◆ **Stored data**
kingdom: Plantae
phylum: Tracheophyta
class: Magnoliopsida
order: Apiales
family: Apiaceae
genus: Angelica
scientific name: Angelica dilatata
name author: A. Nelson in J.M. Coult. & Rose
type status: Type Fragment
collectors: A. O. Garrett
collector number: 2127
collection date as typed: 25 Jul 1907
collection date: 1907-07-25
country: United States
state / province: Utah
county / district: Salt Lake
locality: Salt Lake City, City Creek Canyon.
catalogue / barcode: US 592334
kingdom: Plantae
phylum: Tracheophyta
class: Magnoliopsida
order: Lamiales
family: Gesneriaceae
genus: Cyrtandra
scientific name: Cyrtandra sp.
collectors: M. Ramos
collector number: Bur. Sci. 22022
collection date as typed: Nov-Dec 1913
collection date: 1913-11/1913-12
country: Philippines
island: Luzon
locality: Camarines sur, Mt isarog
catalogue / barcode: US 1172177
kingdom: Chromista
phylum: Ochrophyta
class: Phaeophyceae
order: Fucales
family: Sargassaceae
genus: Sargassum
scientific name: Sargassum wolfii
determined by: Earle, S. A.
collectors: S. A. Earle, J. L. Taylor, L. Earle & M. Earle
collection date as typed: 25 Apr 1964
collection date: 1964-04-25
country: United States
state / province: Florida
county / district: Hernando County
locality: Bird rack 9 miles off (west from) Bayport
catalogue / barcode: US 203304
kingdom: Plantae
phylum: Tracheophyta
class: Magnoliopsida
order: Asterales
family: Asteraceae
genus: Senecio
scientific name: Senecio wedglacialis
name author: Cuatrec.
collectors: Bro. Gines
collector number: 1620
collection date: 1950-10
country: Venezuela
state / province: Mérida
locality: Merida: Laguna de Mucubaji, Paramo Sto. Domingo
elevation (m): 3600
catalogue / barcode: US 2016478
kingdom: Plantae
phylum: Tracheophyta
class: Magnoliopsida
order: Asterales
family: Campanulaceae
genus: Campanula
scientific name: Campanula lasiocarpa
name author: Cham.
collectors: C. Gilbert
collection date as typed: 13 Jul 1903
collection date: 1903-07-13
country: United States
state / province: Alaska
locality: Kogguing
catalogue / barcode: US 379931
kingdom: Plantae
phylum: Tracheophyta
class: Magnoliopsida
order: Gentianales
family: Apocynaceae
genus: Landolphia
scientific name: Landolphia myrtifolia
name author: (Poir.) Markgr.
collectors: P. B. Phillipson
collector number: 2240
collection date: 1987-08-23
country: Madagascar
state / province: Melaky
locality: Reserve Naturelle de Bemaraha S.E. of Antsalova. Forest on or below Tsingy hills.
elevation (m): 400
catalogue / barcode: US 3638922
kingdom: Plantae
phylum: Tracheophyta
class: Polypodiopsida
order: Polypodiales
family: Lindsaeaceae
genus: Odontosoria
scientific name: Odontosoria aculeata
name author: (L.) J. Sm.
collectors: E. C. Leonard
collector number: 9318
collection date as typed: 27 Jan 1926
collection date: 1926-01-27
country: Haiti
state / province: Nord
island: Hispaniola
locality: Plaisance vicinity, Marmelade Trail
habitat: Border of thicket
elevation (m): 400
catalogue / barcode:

◆ **Exercise details**
Render every line of the entries above as a Markdown table with two columns, Row and Line, numbering each line and skipping blank lines.

◆ **Solution**
| Row | Line |
|---|---|
| 1 | kingdom: Plantae |
| 2 | phylum: Tracheophyta |
| 3 | class: Magnoliopsida |
| 4 | order: Apiales |
| 5 | family: Apiaceae |
| 6 | genus: Angelica |
| 7 | scientific name: Angelica dilatata |
| 8 | name author: A. Nelson in J.M. Coult. & Rose |
| 9 | type status: Type Fragment |
| 10 | collectors: A. O. Garrett |
| 11 | collector number: 2127 |
| 12 | collection date as typed: 25 Jul 1907 |
| 13 | collection date: 1907-07-25 |
| 14 | country: United States |
| 15 | state / province: Utah |
| 16 | county / district: Salt Lake |
| 17 | locality: Salt Lake City, City Creek Canyon. |
| 18 | catalogue / barcode: US 592334 |
| 19 | kingdom: Plantae |
| 20 | phylum: Tracheophyta |
| 21 | class: Magnoliopsida |
| 22 | order: Lamiales |
| 23 | family: Gesneriaceae |
| 24 | genus: Cyrtandra |
| 25 | scientific name: Cyrtandra sp. |
| 26 | collectors: M. Ramos |
| 27 | collector number: Bur. Sci. 22022 |
| 28 | collection date as typed: Nov-Dec 1913 |
| 29 | collection date: 1913-11/1913-12 |
| 30 | country: Philippines |
| 31 | island: Luzon |
| 32 | locality: Camarines sur, Mt isarog |
| 33 | catalogue / barcode: US 1172177 |
| 34 | kingdom: Chromista |
| 35 | phylum: Ochrophyta |
| 36 | class: Phaeophyceae |
| 37 | order: Fucales |
| 38 | family: Sargassaceae |
| 39 | genus: Sargassum |
| 40 | scientific name: Sargassum wolfii |
| 41 | determined by: Earle, S. A. |
| 42 | collectors: S. A. Earle, J. L. Taylor, L. Earle & M. Earle |
| 43 | collection date as typed: 25 Apr 1964 |
| 44 | collection date: 1964-04-25 |
| 45 | country: United States |
| 46 | state / province: Florida |
| 47 | county / district: Hernando County |
| 48 | locality: Bird rack 9 miles off (west from) Bayport |
| 49 | catalogue / barcode: US 203304 |
| 50 | kingdom: Plantae |
| 51 | phylum: Tracheophyta |
| 52 | class: Magnoliopsida |
| 53 | order: Asterales |
| 54 | family: Asteraceae |
| 55 | genus: Senecio |
| 56 | scientific name: Senecio wedglacialis |
| 57 | name author: Cuatrec. |
| 58 | collectors: Bro. Gines |
| 59 | collector number: 1620 |
| 60 | collection date: 1950-10 |
| 61 | country: Venezuela |
| 62 | state / province: Mérida |
| 63 | locality: Merida: Laguna de Mucubaji, Paramo Sto. Domingo |
| 64 | elevation (m): 3600 |
| 65 | catalogue / barcode: US 2016478 |
| 66 | kingdom: Plantae |
| 67 | phylum: Tracheophyta |
| 68 | class: Magnoliopsida |
| 69 | order: Asterales |
| 70 | family: Campanulaceae |
| 71 | genus: Campanula |
| 72 | scientific name: Campanula lasiocarpa |
| 73 | name author: Cham. |
| 74 | collectors: C. Gilbert |
| 75 | collection date as typed: 13 Jul 1903 |
| 76 | collection date: 1903-07-13 |
| 77 | country: United States |
| 78 | state / province: Alaska |
| 79 | locality: Kogguing |
| 80 | catalogue / barcode: US 379931 |
| 81 | kingdom: Plantae |
| 82 | phylum: Tracheophyta |
| 83 | class: Magnoliopsida |
| 84 | order: Gentianales |
| 85 | family: Apocynaceae |
| 86 | genus: Landolphia |
| 87 | scientific name: Landolphia myrtifolia |
| 88 | name author: (Poir.) Markgr. |
| 89 | collectors: P. B. Phillipson |
| 90 | collector number: 2240 |
| 91 | collection date: 1987-08-23 |
| 92 | country: Madagascar |
| 93 | state / province: Melaky |
| 94 | locality: Reserve Naturelle de Bemaraha S.E. of Antsalova. Forest on or below Tsingy hills. |
| 95 | elevation (m): 400 |
| 96 | catalogue / barcode: US 3638922 |
| 97 | kingdom: Plantae |
| 98 | phylum: Tracheophyta |
| 99 | class: Polypodiopsida |
| 100 | order: Polypodiales |
| 101 | family: Lindsaeaceae |
| 102 | genus: Odontosoria |
| 103 | scientific name: Odontosoria aculeata |
| 104 | name author: (L.) J. Sm. |
| 105 | collectors: E. C. Leonard |
| 106 | collector number: 9318 |
| 107 | collection date as typed: 27 Jan 1926 |
| 108 | collection date: 1926-01-27 |
| 109 | country: Haiti |
| 110 | state / province: Nord |
| 111 | island: Hispaniola |
| 112 | locality: Plaisance vicinity, Marmelade Trail |
| 113 | habitat: Border of thicket |
| 114 | elevation (m): 400 |
| 115 | catalogue / barcode: |